WASHINGTON, April 12, 2012 /PRNewswire/ -- A new Avalere Health analysis detailing the negative impact on the nation's Skilled Nursing Facilities (SNFs) resulting from so called "bad debt" provisions passed in the Middle Class Tax Relief and Job Creation Act of 2012 finds Louisiana SNFs (more commonly known as nursing homes) will suffer a $20.3 million Medicare funding reduction – the sixth largest cut nationally.
"Like many states, Louisiana's Medicaid program is fragile," said Alan G. Rosenbloom, President of the Alliance for Quality Nursing Home Care (AQNHC), which funded the analysis. "Because Medicare and Medicaid together pay for the care of approximately three of every four Louisiana nursing home patients, it is crucial to recognize how these new federal Medicare cuts upset facilities' already fragile funding environment."

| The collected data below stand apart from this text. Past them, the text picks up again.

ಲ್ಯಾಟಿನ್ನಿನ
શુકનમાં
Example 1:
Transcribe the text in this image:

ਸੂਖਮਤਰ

Regarding health policy, the phrase "bad debt" is a misnomer, Rosenbloom said. "Nursing homes in Louisiana have no legal recourse to collect 'bad debt' from the Louisiana Medicaid agency -- and is more accurately described as 'uncollectible debt' as mandated by federal law," stated Rosenbloom. "We must continue to reinforce this fact with congressional leaders, and respectfully encourage Louisiana lawmakers to keep this in mind as the budget process progresses."
According to the Avalere Health analysis, the "bad debt" cut for nursing homes in the new tax law found Florida facilities will absorb the largest Medicare reduction ($60.5 million), followed by OH ($30.5 million), IL ($28.8 million), PA ($24.2 million), NC ($22.6) and LA ($20.3 million). Additional information and methodology notes available at www.aqnhc.org
Rosenbloom pointed out the nation's nursing home sector is already slated to absorb another $48 billion nationally in Medicare reductions between FY 2012-21, and that facilities remain disproportionately reliant on Medicaid as compared to other providers -- with Medicaid paying for 57 percent of patient days.